6.  I quote:  “Finally flow is what Czikscentmihalyi calls ‘autotelic’”:  It is self-rewarding, an end in itself.  

Someone sent me a post about a newly identified “feeling state” that is attracting attention.  It is called Autonomous Sensory Meridian Response and refers to those people (not everyone has this response) who respond with a physiologically deep pleasure to a whispering, nurturing face in close proximity.  Try YouTube to find out more.  It seems like the way we approach babies and lovers.  No doubt there will be a book soon.  It doesn’t work on me.  I feel threatened, intruded upon, in danger of capture.  I DO respond to Tim’s tough, grim reality advice, up close and personal, but not this warm fuzzy way.

What interests me is that people really “get off” on these various experiences like flow and ASMR in the way that religious response used to be described.  Yet they are quite secular and certainly various.  So now I’m confirmed in the idea that the place to start, the ultimate common denominator, is the human response to the universe.  It is not the institution, not the statement of beliefs (rules), not the ritual framing, not the content of the ritual structure, not faith -- though they can all matter -- but somehow triggering the whole person response that we sometimes call “from the heart” and that is sometimes transfiguring.

Where are the hot buttons and how do we push them?  To what degree are they personal and unique and how much is dictated (framed) by the culture?  Is the “kind” of liminality involved different between, say, ASMR and “flow”?  What would an fMRI of the brain show?  Are some people incapable of ALL these responses and therefore impossible to touch with spirituality?  Or might they simply need “buttons” so specific, intense and possibly dangerous (S/M between powerful men; combat veterans; extreme sports) that they fall outside any category we consider?

Let’s dump the idea that spirituality means trailing around in a phosphorescent nightgown with praying hands and flowing hair.  Why can’t the spirit have more life, juice, and rhythm than that?  (Oh, hello, autochthony!)  Lugubrious, spooky, social framing is left over from two centuries ago.  (The nineteenth.)  Not that the spiritual needs to be weird, casting off clothes and inhibitions, indulging in self-torture, deprivation to the point that one’s brain “flow” sputters and gutters and nearly goes out.  That was twentieth century.  Nor is spirituality rigid box-instead-of-frame forced compliance.  (Oh, hello, Taliban.)  Back to the idea of dance, music, moving process that responds to the world.  Get one’s capacities adjusted to the tasks of survival and you’ve got flow, possibly “spiritual.”

So now my premise is that in order to provide a liminal liturgy for a person or a congregation or oneself, it is necessary to pay attention to the things denoted as framing (structure, prescribed script) in order to focus on the things connoted as the content of ritual, whether words are included or not.  This is my bone chalice container/contained guide.  

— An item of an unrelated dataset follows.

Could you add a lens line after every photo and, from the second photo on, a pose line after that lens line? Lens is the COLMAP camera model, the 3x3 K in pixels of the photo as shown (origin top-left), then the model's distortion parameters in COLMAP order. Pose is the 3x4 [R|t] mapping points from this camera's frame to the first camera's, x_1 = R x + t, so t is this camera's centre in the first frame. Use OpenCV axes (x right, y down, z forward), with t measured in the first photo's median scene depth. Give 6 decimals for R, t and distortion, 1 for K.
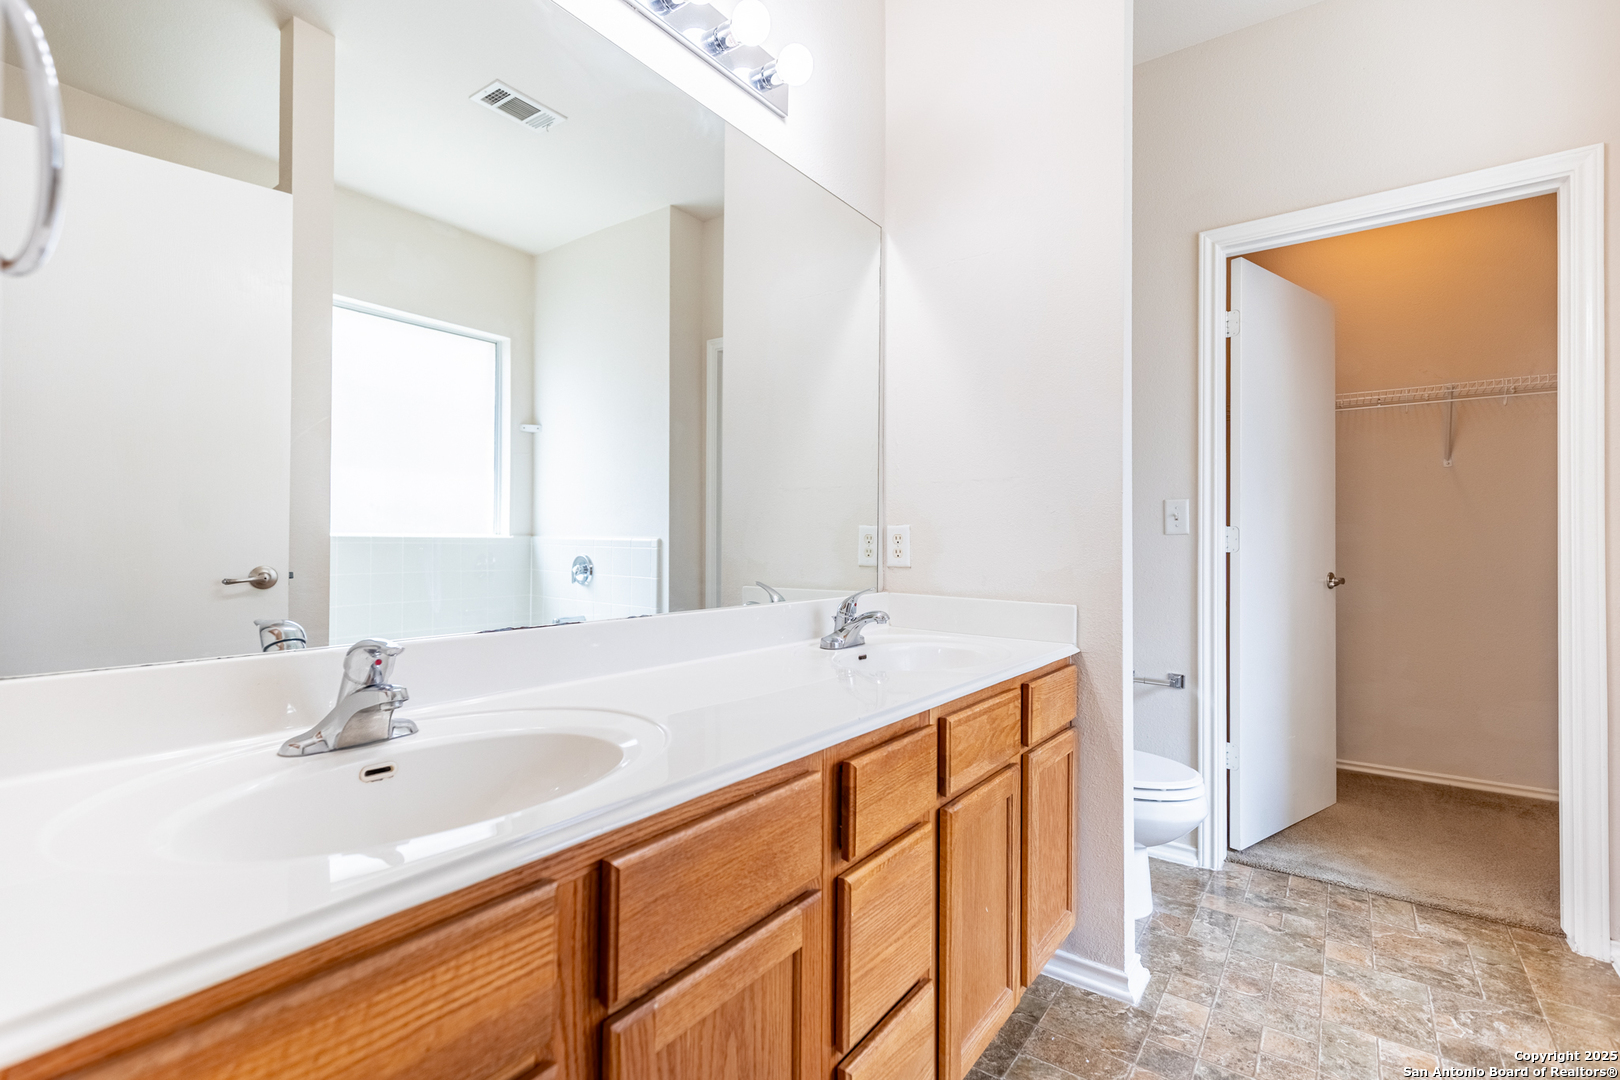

To provide a familiar example, the Euro-American liminoid pattern of Sunday worship:  call to worship, confession of sins, assurance of pardon, consideration of issues, dispersal in peace.  The content can be completely “secular” in traditional terms, and still deeply move the congregation IF the frame is understood (fitting the culture) and the content is meaningful to the people present.  In a “perfect” (or maybe just “good enough”) service, flow will emerge.